The other option would be to ask one of my medical directors. She’s a highly respected PhD that has done a lot of good work in her field, and I think she’s fairly well known in the community. However, she doesn’t know me as well. I’ve worked in her lab for years, but the amount of personal interaction has been limited. I think she thinks well of me, but she wouldn’t be able to include the kind of personal knowledge my supervisor has.
So what’s more important to the people reading these, personal knowledge or the credentials of the person writing? What would you do?

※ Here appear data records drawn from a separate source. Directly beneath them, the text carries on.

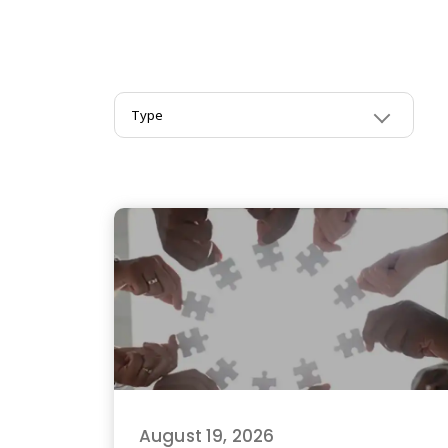
Type
August 19, 2026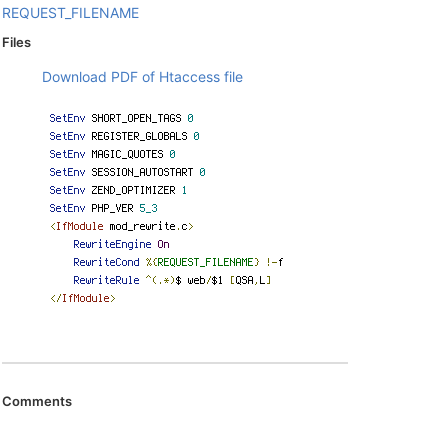
REQUEST_FILENAME
Files
Download PDF of Htaccess file
Comments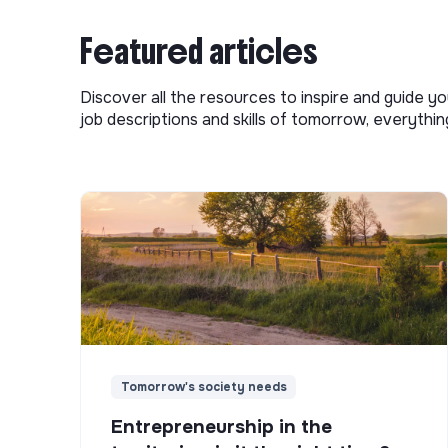
Featured articles
Discover all the resources to inspire and guide yo
job descriptions and skills of tomorrow, everythi
Tomorrow's society needs
Entrepreneurship in the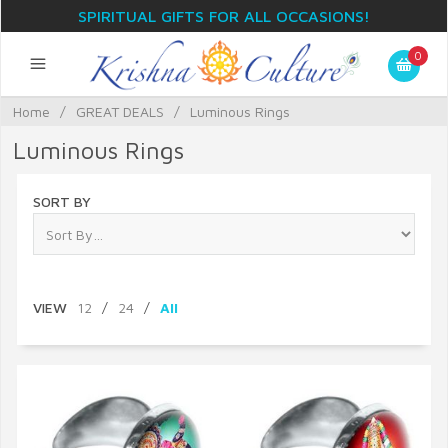
SPIRITUAL GIFTS FOR ALL OCCASIONS!
0
Home
/
GREAT DEALS
/
Luminous Rings
Luminous Rings
SORT BY
VIEW
12
/
24
/
All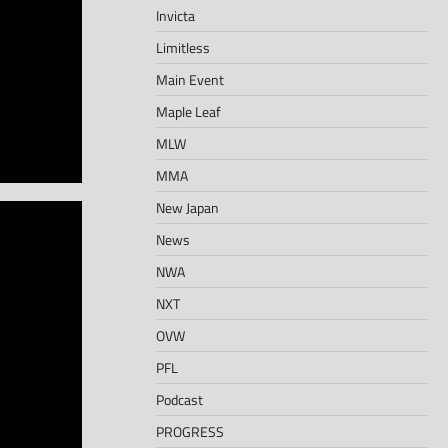
Invicta
Limitless
Main Event
Maple Leaf
MLW
MMA
New Japan
News
NWA
NXT
OVW
PFL
Podcast
PROGRESS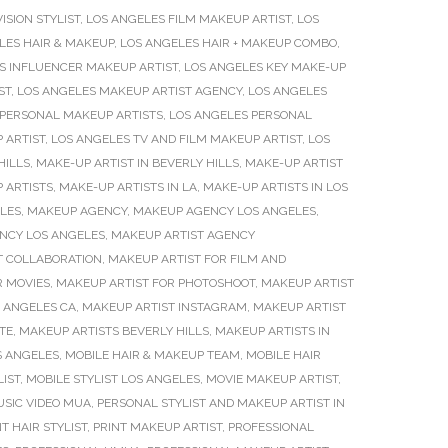
ISION STYLIST
,
LOS ANGELES FILM MAKEUP ARTIST
,
LOS
LES HAIR & MAKEUP
,
LOS ANGELES HAIR + MAKEUP COMBO
,
S INFLUENCER MAKEUP ARTIST
,
LOS ANGELES KEY MAKE-UP
ST
,
LOS ANGELES MAKEUP ARTIST AGENCY
,
LOS ANGELES
 PERSONAL MAKEUP ARTISTS
,
LOS ANGELES PERSONAL
 ARTIST
,
LOS ANGELES TV AND FILM MAKEUP ARTIST
,
LOS
HILLS
,
MAKE-UP ARTIST IN BEVERLY HILLS
,
MAKE-UP ARTIST
 ARTISTS
,
MAKE-UP ARTISTS IN LA
,
MAKE-UP ARTISTS IN LOS
LES
,
MAKEUP AGENCY
,
MAKEUP AGENCY LOS ANGELES
,
NCY LOS ANGELES
,
MAKEUP ARTIST AGENCY
T COLLABORATION
,
MAKEUP ARTIST FOR FILM AND
R MOVIES
,
MAKEUP ARTIST FOR PHOTOSHOOT
,
MAKEUP ARTIST
S ANGELES CA
,
MAKEUP ARTIST INSTAGRAM
,
MAKEUP ARTIST
TE
,
MAKEUP ARTISTS BEVERLY HILLS
,
MAKEUP ARTISTS IN
S ANGELES
,
MOBILE HAIR & MAKEUP TEAM
,
MOBILE HAIR
LIST
,
MOBILE STYLIST LOS ANGELES
,
MOVIE MAKEUP ARTIST
,
SIC VIDEO MUA
,
PERSONAL STYLIST AND MAKEUP ARTIST IN
T HAIR STYLIST
,
PRINT MAKEUP ARTIST
,
PROFESSIONAL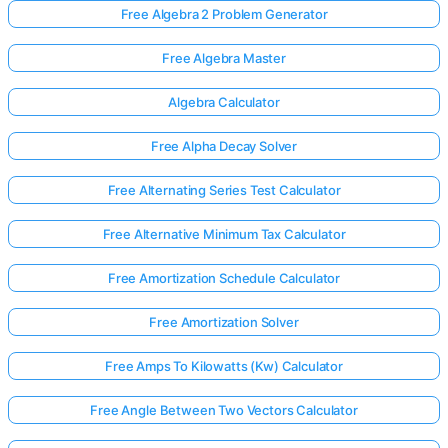
Free Algebra 2 Problem Generator
Free Algebra Master
Algebra Calculator
Free Alpha Decay Solver
Free Alternating Series Test Calculator
Free Alternative Minimum Tax Calculator
Free Amortization Schedule Calculator
Free Amortization Solver
Free Amps To Kilowatts (Kw) Calculator
Free Angle Between Two Vectors Calculator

IMHO, it depends in part on what you’re trying to accomplish with the letter. Who wrote your other two? What is the greatest weakness in your application? What is the general strategy of your application? For nine out of ten applicants, the more personal letter will be better. Personal knowledge is the whole point of a letter of recommendation. But it’s possible, while unlikely, that you have some weakness in your application that could be remedied by a more prestigious recommender.
As someone who has sat on both graduate admissions committees and academic hiring committees, I am much more swayed by a detailed and glowing letter from someone who knows the applicant well than I am by a more general letter by someone who is well-known.
I’ve found that prestigious often equals spread six ways to Sunday. On at least one occasion, I was told by a more senior person to have one of her underlings write the letter, and she would add to it/sign off on it. Would this work?
I’m not sure of the politics of something like this, since you don’t want to offend anyone involved. You might be able to plant the suggestion: “Head researcher - I know you are very busy, but I am in the process of applying to grad school, blah blah blah, if you’d like maybe someone else could write the body of the letter to make things easier, since I don’t want to take up a lot of time? etc. etc.”
I dunno…it could work, but might be delicate to do. Of course, this is coming from the person whose unofficial (and very senior) advisor has apparently been trying to contact her for days, unsuccessfully… ::head into desk::
Good luck with the mol. bio! I’m not my nook of science, but I always did like it.
Thanks for the opinions - they helped. The other letters I have are both from other medical directors at our lab. They’re good, I’m sure, and from fairly well-known and respected people. The more I think about it, the more I think it’d be smarter to go with my supervisor. So that’s what I’m doing. Thanks again!